* _Problem to solve_
Quote all of the data below exactly, please.

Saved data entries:

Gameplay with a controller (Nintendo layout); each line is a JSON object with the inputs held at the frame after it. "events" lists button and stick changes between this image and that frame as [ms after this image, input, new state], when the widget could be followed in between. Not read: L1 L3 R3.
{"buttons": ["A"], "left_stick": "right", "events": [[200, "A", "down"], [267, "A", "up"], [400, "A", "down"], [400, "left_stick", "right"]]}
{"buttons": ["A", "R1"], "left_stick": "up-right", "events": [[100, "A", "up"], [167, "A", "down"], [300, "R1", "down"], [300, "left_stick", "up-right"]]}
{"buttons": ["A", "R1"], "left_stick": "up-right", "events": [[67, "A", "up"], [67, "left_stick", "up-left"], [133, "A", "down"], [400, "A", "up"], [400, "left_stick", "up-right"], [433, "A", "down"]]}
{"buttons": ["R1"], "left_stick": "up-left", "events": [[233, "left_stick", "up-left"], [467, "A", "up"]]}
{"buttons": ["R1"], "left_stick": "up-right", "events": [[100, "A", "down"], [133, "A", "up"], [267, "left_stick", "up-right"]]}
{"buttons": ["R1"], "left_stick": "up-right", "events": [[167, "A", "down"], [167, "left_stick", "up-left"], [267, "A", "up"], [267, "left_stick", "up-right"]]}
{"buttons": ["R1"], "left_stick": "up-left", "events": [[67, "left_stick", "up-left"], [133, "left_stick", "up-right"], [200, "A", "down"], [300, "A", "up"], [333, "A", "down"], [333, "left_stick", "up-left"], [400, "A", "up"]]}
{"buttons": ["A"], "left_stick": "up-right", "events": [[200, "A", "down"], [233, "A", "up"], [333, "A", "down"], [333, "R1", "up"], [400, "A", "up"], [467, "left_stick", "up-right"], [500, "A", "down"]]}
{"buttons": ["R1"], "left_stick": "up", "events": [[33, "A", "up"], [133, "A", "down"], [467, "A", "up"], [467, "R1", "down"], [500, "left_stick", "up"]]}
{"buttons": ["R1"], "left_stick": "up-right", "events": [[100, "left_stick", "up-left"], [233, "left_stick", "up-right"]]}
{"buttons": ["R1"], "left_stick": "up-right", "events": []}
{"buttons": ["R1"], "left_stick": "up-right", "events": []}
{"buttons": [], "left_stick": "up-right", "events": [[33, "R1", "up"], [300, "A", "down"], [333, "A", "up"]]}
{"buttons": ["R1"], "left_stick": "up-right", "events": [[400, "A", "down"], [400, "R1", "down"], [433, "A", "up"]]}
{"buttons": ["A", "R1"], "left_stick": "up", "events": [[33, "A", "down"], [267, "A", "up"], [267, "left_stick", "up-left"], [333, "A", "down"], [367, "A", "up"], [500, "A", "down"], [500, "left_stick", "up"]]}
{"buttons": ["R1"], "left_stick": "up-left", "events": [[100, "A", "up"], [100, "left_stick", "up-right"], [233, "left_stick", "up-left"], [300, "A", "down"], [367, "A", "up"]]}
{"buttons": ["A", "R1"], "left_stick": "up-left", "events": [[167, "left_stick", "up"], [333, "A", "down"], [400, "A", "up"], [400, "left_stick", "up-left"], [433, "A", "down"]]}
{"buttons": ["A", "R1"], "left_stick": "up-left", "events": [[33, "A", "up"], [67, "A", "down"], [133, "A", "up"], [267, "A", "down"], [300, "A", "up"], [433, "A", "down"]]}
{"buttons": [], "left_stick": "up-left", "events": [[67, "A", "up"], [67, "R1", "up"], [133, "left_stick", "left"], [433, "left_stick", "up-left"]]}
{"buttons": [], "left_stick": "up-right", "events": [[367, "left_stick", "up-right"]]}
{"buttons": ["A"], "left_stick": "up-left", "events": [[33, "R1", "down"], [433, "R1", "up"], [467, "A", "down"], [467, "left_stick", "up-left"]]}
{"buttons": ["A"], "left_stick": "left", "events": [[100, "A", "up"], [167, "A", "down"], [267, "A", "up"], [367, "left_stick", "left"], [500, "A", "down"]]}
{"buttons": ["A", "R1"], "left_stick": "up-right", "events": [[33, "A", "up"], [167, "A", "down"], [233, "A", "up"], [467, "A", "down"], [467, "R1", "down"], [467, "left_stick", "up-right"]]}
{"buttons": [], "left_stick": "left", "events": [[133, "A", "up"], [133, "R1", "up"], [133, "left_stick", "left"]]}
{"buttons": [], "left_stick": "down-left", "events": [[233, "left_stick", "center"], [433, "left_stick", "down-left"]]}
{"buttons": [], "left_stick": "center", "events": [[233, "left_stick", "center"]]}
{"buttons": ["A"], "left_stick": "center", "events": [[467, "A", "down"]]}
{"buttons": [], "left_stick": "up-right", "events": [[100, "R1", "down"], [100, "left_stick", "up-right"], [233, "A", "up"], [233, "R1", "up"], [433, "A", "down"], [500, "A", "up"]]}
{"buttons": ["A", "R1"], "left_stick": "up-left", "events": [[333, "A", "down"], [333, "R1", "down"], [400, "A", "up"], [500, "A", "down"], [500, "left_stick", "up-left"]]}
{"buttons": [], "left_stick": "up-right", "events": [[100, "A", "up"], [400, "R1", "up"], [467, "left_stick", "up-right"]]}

* _Solution to this task_
Gameplay with a controller (Nintendo layout); each line is a JSON object with the inputs held at the frame after it. "events" lists button and stick changes between this image and that frame as [ms after this image, input, new state], when the widget could be followed in between. Not read: L1 L3 R3.
{"buttons": ["A"], "left_stick": "right", "events": [[200, "A", "down"], [267, "A", "up"], [400, "A", "down"], [400, "left_stick", "right"]]}
{"buttons": ["A", "R1"], "left_stick": "up-right", "events": [[100, "A", "up"], [167, "A", "down"], [300, "R1", "down"], [300, "left_stick", "up-right"]]}
{"buttons": ["A", "R1"], "left_stick": "up-right", "events": [[67, "A", "up"], [67, "left_stick", "up-left"], [133, "A", "down"], [400, "A", "up"], [400, "left_stick", "up-right"], [433, "A", "down"]]}
{"buttons": ["R1"], "left_stick": "up-left", "events": [[233, "left_stick", "up-left"], [467, "A", "up"]]}
{"buttons": ["R1"], "left_stick": "up-right", "events": [[100, "A", "down"], [133, "A", "up"], [267, "left_stick", "up-right"]]}
{"buttons": ["R1"], "left_stick": "up-right", "events": [[167, "A", "down"], [167, "left_stick", "up-left"], [267, "A", "up"], [267, "left_stick", "up-right"]]}
{"buttons": ["R1"], "left_stick": "up-left", "events": [[67, "left_stick", "up-left"], [133, "left_stick", "up-right"], [200, "A", "down"], [300, "A", "up"], [333, "A", "down"], [333, "left_stick", "up-left"], [400, "A", "up"]]}
{"buttons": ["A"], "left_stick": "up-right", "events": [[200, "A", "down"], [233, "A", "up"], [333, "A", "down"], [333, "R1", "up"], [400, "A", "up"], [467, "left_stick", "up-right"], [500, "A", "down"]]}
{"buttons": ["R1"], "left_stick": "up", "events": [[33, "A", "up"], [133, "A", "down"], [467, "A", "up"], [467, "R1", "down"], [500, "left_stick", "up"]]}
{"buttons": ["R1"], "left_stick": "up-right", "events": [[100, "left_stick", "up-left"], [233, "left_stick", "up-right"]]}
{"buttons": ["R1"], "left_stick": "up-right", "events": []}
{"buttons": ["R1"], "left_stick": "up-right", "events": []}
{"buttons": [], "left_stick": "up-right", "events": [[33, "R1", "up"], [300, "A", "down"], [333, "A", "up"]]}
{"buttons": ["R1"], "left_stick": "up-right", "events": [[400, "A", "down"], [400, "R1", "down"], [433, "A", "up"]]}
{"buttons": ["A", "R1"], "left_stick": "up", "events": [[33, "A", "down"], [267, "A", "up"], [267, "left_stick", "up-left"], [333, "A", "down"], [367, "A", "up"], [500, "A", "down"], [500, "left_stick", "up"]]}
{"buttons": ["R1"], "left_stick": "up-left", "events": [[100, "A", "up"], [100, "left_stick", "up-right"], [233, "left_stick", "up-left"], [300, "A", "down"], [367, "A", "up"]]}
{"buttons": ["A", "R1"], "left_stick": "up-left", "events": [[167, "left_stick", "up"], [333, "A", "down"], [400, "A", "up"], [400, "left_stick", "up-left"], [433, "A", "down"]]}
{"buttons": ["A", "R1"], "left_stick": "up-left", "events": [[33, "A", "up"], [67, "A", "down"], [133, "A", "up"], [267, "A", "down"], [300, "A", "up"], [433, "A", "down"]]}
{"buttons": [], "left_stick": "up-left", "events": [[67, "A", "up"], [67, "R1", "up"], [133, "left_stick", "left"], [433, "left_stick", "up-left"]]}
{"buttons": [], "left_stick": "up-right", "events": [[367, "left_stick", "up-right"]]}
{"buttons": ["A"], "left_stick": "up-left", "events": [[33, "R1", "down"], [433, "R1", "up"], [467, "A", "down"], [467, "left_stick", "up-left"]]}
{"buttons": ["A"], "left_stick": "left", "events": [[100, "A", "up"], [167, "A", "down"], [267, "A", "up"], [367, "left_stick", "left"], [500, "A", "down"]]}
{"buttons": ["A", "R1"], "left_stick": "up-right", "events": [[33, "A", "up"], [167, "A", "down"], [233, "A", "up"], [467, "A", "down"], [467, "R1", "down"], [467, "left_stick", "up-right"]]}
{"buttons": [], "left_stick": "left", "events": [[133, "A", "up"], [133, "R1", "up"], [133, "left_stick", "left"]]}
{"buttons": [], "left_stick": "down-left", "events": [[233, "left_stick", "center"], [433, "left_stick", "down-left"]]}
{"buttons": [], "left_stick": "center", "events": [[233, "left_stick", "center"]]}
{"buttons": ["A"], "left_stick": "center", "events": [[467, "A", "down"]]}
{"buttons": [], "left_stick": "up-right", "events": [[100, "R1", "down"], [100, "left_stick", "up-right"], [233, "A", "up"], [233, "R1", "up"], [433, "A", "down"], [500, "A", "up"]]}
{"buttons": ["A", "R1"], "left_stick": "up-left", "events": [[333, "A", "down"], [333, "R1", "down"], [400, "A", "up"], [500, "A", "down"], [500, "left_stick", "up-left"]]}
{"buttons": [], "left_stick": "up-right", "events": [[100, "A", "up"], [400, "R1", "up"], [467, "left_stick", "up-right"]]}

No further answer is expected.